There is an increasing demand for toxicity testing of chemicals with animal alternatives using new approach methods (NAMs). At present, there are many established in vitro tests using both primary and continuous cell cultures. However, few are suitable for evaluating chemical long-term toxicity. A recent advancement using a more complex three-dimensional (3D) spheroid model, derived from rainbow trout primary hepatocytes (RT-HEP), has shown potential as it retains physiological properties over an extended period of time.
To determine its suitability within toxicity testing, an extensive characterization of the RT-3D hepatic cell culture system is required. For this, high-resolution multiphoton fluorescence microscopy (MFM) was used to examine various parameters like morphology, DNA integrity, and inner-core hypoxia. Additionally, comprehensive characterization utilizing omics techniques and various bioassays was conducted to assess RT hepatic 3D spheroids' response to toxins.
The assessment involved exposure to model chemicals representing different modes of toxicity (MoT), such as copper, 17 β-ethinyl estradiol (EE2), pyrene, 3,4-dichloroaniline (DCA), and carbonyl cyanide m-chlorophenyl hydrazone (CCCP).
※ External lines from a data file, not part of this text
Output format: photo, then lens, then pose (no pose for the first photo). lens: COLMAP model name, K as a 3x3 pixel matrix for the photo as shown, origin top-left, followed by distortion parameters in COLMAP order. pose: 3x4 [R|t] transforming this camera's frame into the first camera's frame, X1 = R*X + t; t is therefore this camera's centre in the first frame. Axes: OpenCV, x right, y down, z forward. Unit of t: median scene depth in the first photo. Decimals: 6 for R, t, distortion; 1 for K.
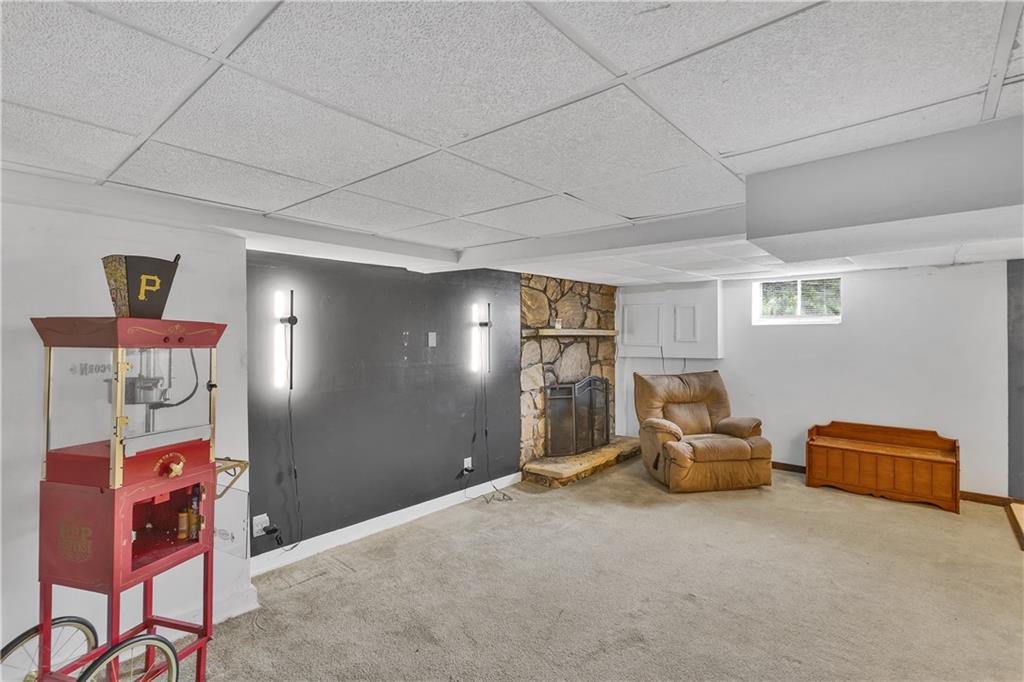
lens RADIAL K [[492.2, 0, 519.8], [0, 492.2, 338.3], [0, 0, 1]] dist [-0.000803, 0.000015]
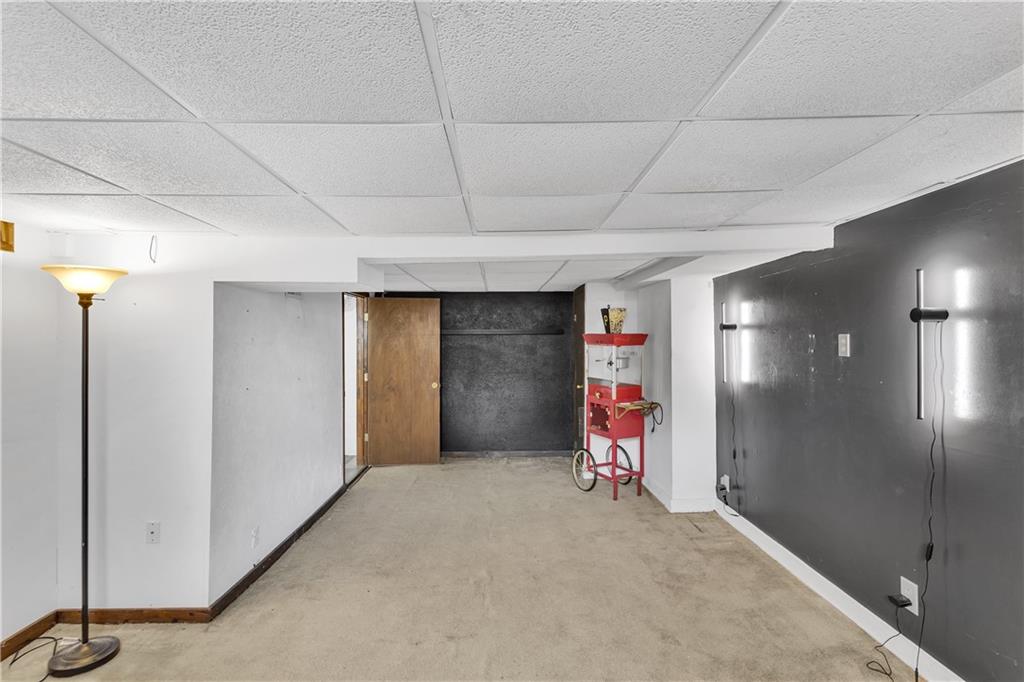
lens RADIAL K [[492.2, 0, 519.8], [0, 492.2, 338.3], [0, 0, 1]] dist [-0.000803, 0.000015]
pose [[-0.741739, 0.000701, -0.670688, 0.487328], [0.001230, 0.999999, -0.000316, -0.005679], [0.670687, -0.001059, -0.741739, 1.015379]]
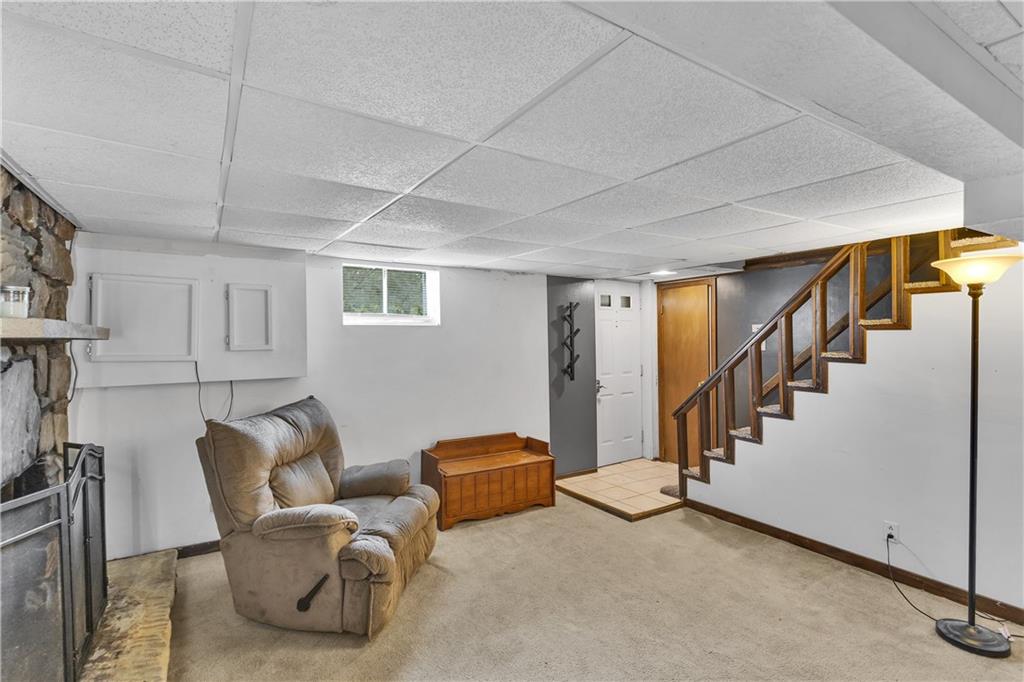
lens RADIAL K [[492.2, 0, 519.8], [0, 492.2, 338.3], [0, 0, 1]] dist [-0.000803, 0.000015]
pose [[0.301301, 0.002079, 0.953527, -0.132955], [0.009843, 0.999938, -0.005290, -0.002072], [-0.953478, 0.010980, 0.301262, 0.658702]]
One of the aims of this study was to assess the RT-3D model’s sensitivity, responsiveness, and reproducibility to the above-mentioned toxins by measuring endpoints such as viability, metabolic activity, ATP synthesis, vitellogenin (Vg) induction, and oxidative stress and comparing it to in vitro literature. Furthermore, transcriptomics (RNA-seq) and untargeted metabolomics (mass spectrometry-based) approaches were employed to unravel the molecular landscape of the 3D spheroids when exposed to chemicals with diverse MoT.
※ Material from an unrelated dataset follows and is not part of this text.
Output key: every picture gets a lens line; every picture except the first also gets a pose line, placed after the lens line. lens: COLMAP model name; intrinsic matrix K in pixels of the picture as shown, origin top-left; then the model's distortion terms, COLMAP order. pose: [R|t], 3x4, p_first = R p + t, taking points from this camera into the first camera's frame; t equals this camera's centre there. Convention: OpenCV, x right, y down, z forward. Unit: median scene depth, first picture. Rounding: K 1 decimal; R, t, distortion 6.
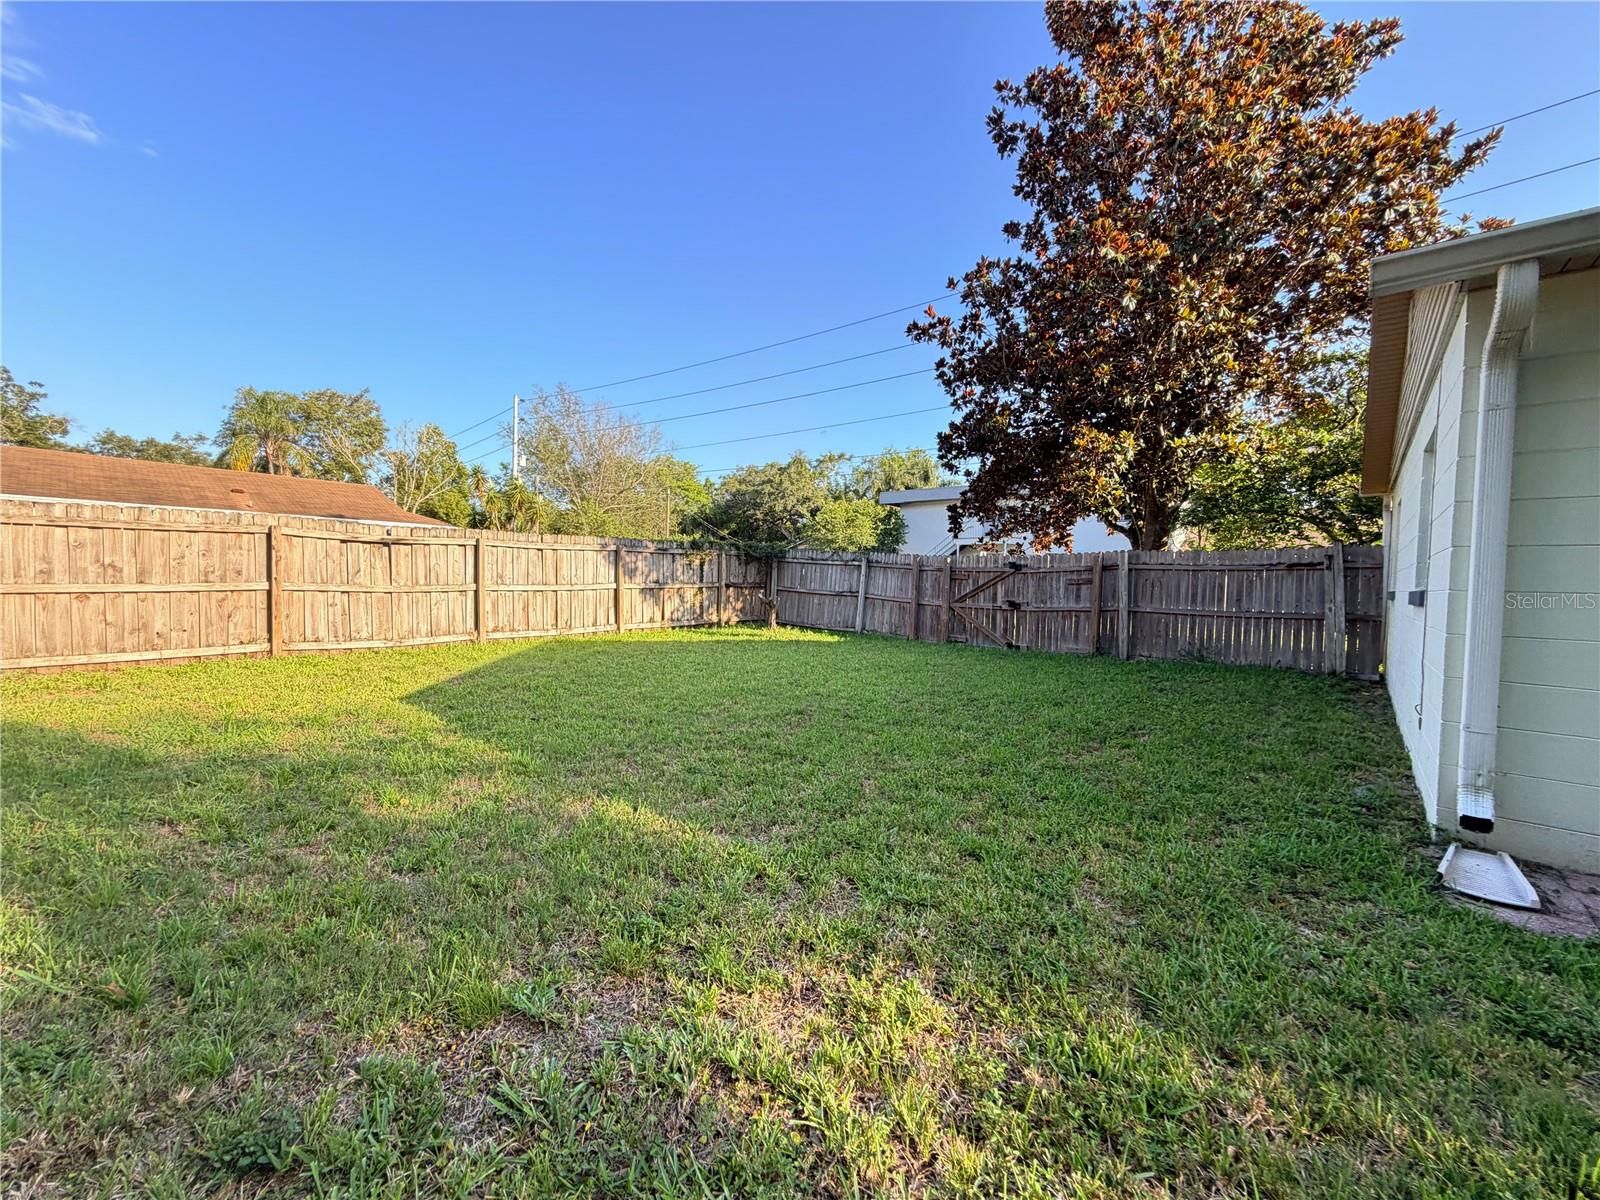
lens RADIAL K [[638.5, 0, 793.2], [0, 638.5, 598.7], [0, 0, 1]] dist [0.001109, 0.000021]
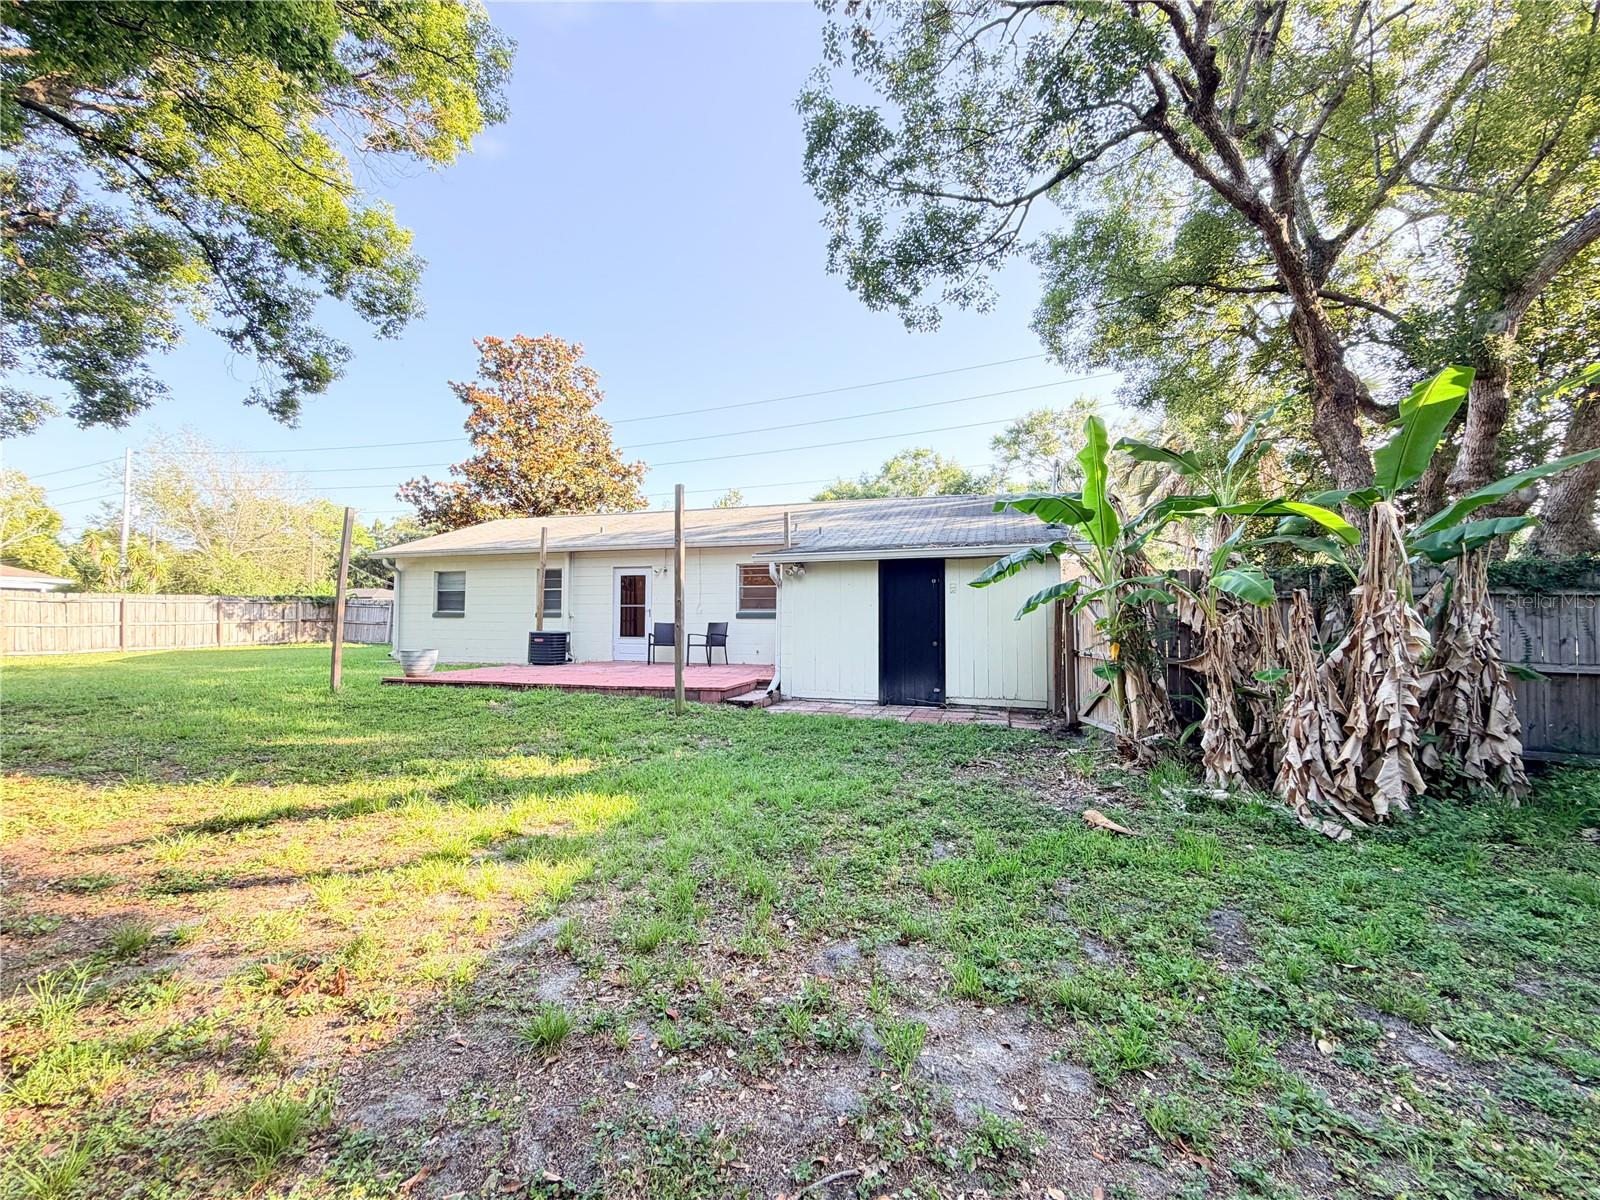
lens RADIAL K [[639.8, 0, 795.7], [0, 639.8, 599.0], [0, 0, 1]] dist [0.000172, 0.000327]
pose [[0.915587, -0.010056, 0.401995, 0.456717], [0.033974, 0.998047, -0.052414, 0.059284], [-0.400683, 0.061647, 0.914140, -1.231172]]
Preliminary results indicate the reliability ofRT hepatic 3D spheroids in evaluating cytotoxicity, cell membrane integrity, and oxidative stress. Additionally, the absence of hypoxia at the spheroid core was confirmed. These ongoing characterizations display the potential use of RT hepatic 3D spheroids as an ecotoxicity screening tool for screening a variety of chemicals with different toxic MoT.